Something shifted in the last few weeks in how AI coding tools feel to use. The change isn’t dramatic on any individual interaction. But across a session, across a project, the cumulative effect is different enough to warrant a new description.
The best framing I have: these tools stopped being reactive and started being anticipatory.
Beyond Autocomplete
The original promise of AI coding assistance was autocomplete with better context. Predict the next token. Predict the next line. Predict the next function. It was impressive, and it was still fundamentally a response mechanism — you type, it continues.
What’s happening now is harder to categorize. The tool isn’t just completing what you started. It’s modeling what you’re trying to accomplish and surfacing things you didn’t ask for but probably needed. An edge case you’d have hit in testing. A dependency you’d have caught in review. A naming inconsistency that would have caused confusion three weeks from now.
This is anticipation. And it changes the cognitive dynamic of working with these tools in ways that are genuinely novel.
With a reactive tool, you’re always the initiator. You ask, it responds. Your mental model stays primary. With an anticipatory tool, there’s a negotiation happening. The tool is contributing to the shape of the solution, not just the implementation of your solution. That’s a different kind of collaboration.
What “Vibe Coding” Actually Means Now
The term started as a bit of a joke — a description of the slightly chaotic, intuition-driven style of building with AI assistance. Type something vague, iterate toward something specific, ship before you fully understand everything you shipped.
That framing undersells what’s actually happening. Vibe coding, practiced well, is a methodology with real discipline. The “vibe” part isn’t about looseness. It’s about where the cognitive load sits.
Traditional development: heavy upfront specification, implementation, debugging. Slow feedback loops between idea and working thing.
Vibe coding: lightweight specification, rapid prototyping, fast feedback, iteration. The implementation is cheap enough to throw away. Exploration is affordable.
That’s not sloppiness. That’s a different resource allocation for the same goal of shipping software that works.

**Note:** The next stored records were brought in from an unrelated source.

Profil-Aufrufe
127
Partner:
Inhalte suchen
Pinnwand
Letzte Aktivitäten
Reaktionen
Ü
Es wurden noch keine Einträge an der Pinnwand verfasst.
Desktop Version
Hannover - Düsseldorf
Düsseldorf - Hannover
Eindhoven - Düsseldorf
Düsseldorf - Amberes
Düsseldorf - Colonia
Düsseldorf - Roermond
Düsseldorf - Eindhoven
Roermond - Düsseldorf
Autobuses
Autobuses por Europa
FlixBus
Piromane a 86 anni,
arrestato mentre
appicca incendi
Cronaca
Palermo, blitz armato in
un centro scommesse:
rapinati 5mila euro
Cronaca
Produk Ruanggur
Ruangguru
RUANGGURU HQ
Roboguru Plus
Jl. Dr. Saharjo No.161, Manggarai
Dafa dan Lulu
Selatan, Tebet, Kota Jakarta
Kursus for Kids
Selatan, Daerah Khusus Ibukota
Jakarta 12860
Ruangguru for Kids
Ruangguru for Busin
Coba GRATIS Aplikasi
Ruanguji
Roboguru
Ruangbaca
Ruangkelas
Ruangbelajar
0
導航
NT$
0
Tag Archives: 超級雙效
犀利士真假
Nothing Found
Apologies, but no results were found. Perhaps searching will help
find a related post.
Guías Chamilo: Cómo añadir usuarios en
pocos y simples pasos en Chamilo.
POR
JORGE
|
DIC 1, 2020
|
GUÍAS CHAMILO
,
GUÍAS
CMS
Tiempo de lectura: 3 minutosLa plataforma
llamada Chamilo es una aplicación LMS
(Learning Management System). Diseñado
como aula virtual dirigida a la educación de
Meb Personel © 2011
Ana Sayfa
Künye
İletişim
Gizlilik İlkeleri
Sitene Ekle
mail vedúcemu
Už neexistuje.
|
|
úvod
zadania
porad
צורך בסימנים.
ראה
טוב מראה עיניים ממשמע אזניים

The tools that are emerging now — more agentic, more anticipatory, better at holding complex context across long sessions — are making this methodology more reliable and less chaotic. The vibe coding of 2024 often produced messy results. The vibe coding of now produces cleaner results, faster, with fewer of the dangerous assumptions that needed external review to catch.
The Remaining Questions
There are real questions that anticipatory AI coding tools don’t resolve, and I want to be clear-eyed about them.
Code review. Speed of generation creates pressure against careful review. That pressure doesn’t go away when the tools get better — it intensifies. The argument “it’s probably fine, the AI wrote it” is more compelling when the AI is good, which is exactly when it’s most dangerous.
Junior developer learning. The fastest path to shipping working code is increasingly to let AI tools do most of the implementation. That’s great for velocity. It’s genuinely uncertain whether it’s good for developing the judgment that makes someone a strong developer in five years.
Codebase archaeology. AI-generated code is often correct and often idiomatic, but it can also be oddly uniform — the same patterns everywhere, the same library choices, the same structural decisions. Whether this is better or worse than codebases that reflect the messy individuality of multiple human contributors is an open question.
Where This Goes
The trajectory is clear even if the destination isn’t: AI coding tools are moving up the abstraction stack. They started at the token level. Now they’re at the function level, the module level, the feature level. The logical conclusion is that they operate at the architectural level, and the human’s job is to describe outcomes, not implementations.
Most developers I talk to have complicated feelings about this. The craft of implementation — the particular satisfaction of having built a thing yourself and understanding every line — is genuinely valuable, and not only because it produces good code. It produces good developers.
What we’re navigating isn’t just a tooling change. It’s a question about what software development is for, and what it means to be good at it. These tools are making that question unavoidable. That’s probably the most important thing they’re doing.